On Sep 2, 2007, at 8:30 AM, Jason van Zyl wrote:
What are the real requirements?
They are:
1) An easy way to get a set of stable plugins that work together
2) To easily see what versions are contained in this set
3) To easily change or augment what is in this set
The current mechanism + toolings works. I know what's going to
happen with plugin packs. Someone is going to want to change a
version of a plugin they are using and "How do I find out what
versions of plugins am I using", "How do I override what version of
a plugin I'm using if it's specified in a plugin pack?", "Does
plugin management win if it's in a plugin pack?". "I found a bug in
the way plugin packs are processed and I can't get a plugin version
I need, is there a work around?". "How do I configure plugins that
have been defined in the plugin pack". So people are going to have
to end up redeclaring bits to get configuration and execution
information locked down and then you end up with a terrible
configuration management problem.
Hehe... I think no matter what is implemented you are gonna find that
users are going to ask all of these questions and more I'm sure. ;-)

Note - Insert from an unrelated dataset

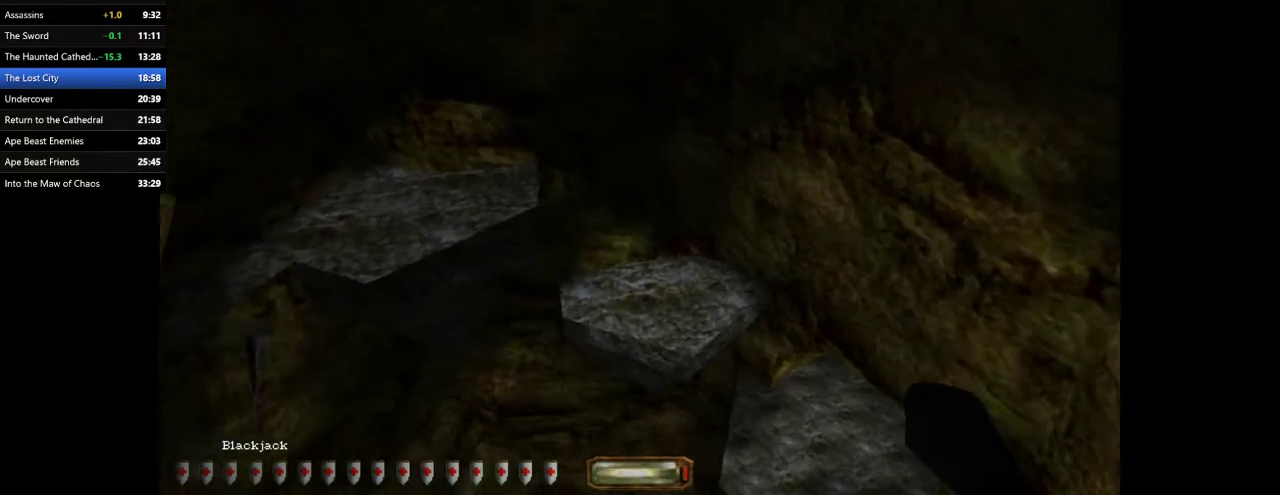
{"keys": ["d", "w"], "mouse": [], "events": []}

But of course, with a well defined contract and documentation its
easy enough to give 'em a URL and tell 'em to RTFM :-P
IMO, the goal of grouping stable plugins that work together into a
reusable chunk of pom.xml can be achieved by a generic pom import/
merge facility. With a few different rules on how to merge,
documented of course, then it should be possible to setup a "plugin-
pack" pom or a "common-profile" pom.
From what I gather the only tricky part is how the merge actually
happens, what takes precedence and so on... though I think that can
be simplified into a few modes of merging quite easily.

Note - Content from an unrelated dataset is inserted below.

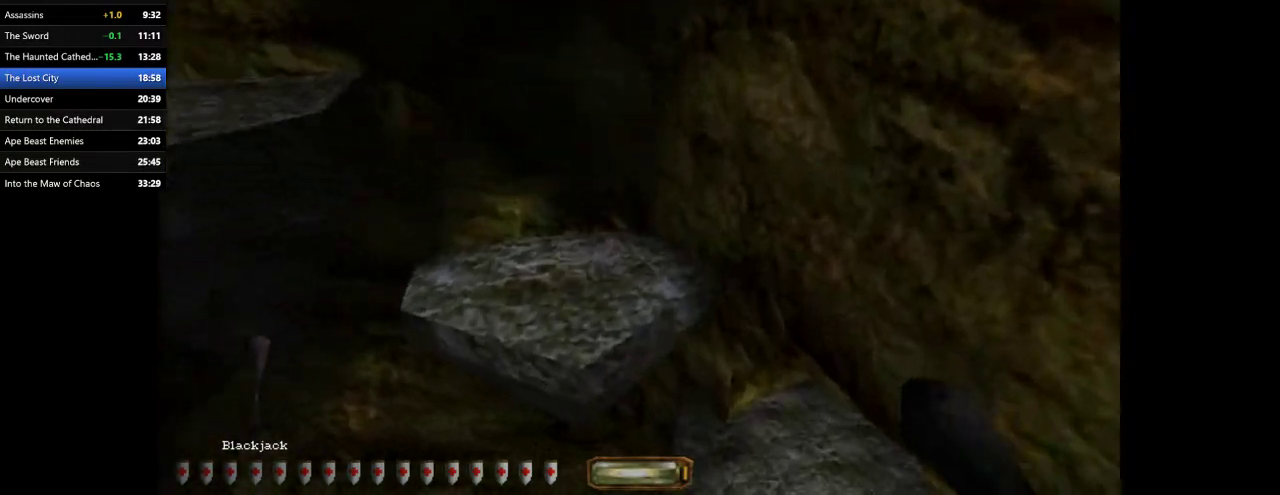
{"keys": ["d", "w"], "mouse": [], "events": [[200, "c", "down"], [267, "c", "up"]]}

LIke for example, one mode could always prefer the local
configuration over anything in the included pom. Another could warn
(or error) if local pom and parent pom contain conflicting
configuration.
Maybe there are some uber-wrinkles that I'm missing, but this seems
rather simple... and can probably be easily inserted into (or close
to) the place where the parent pom is resolved and merged.
* * *
Anyways, I'd *REALY* like to see this feature added, and then some
general use-case/best-practices implemented and documented around the
feature to show uses how to create a plugin-pack or common-profile.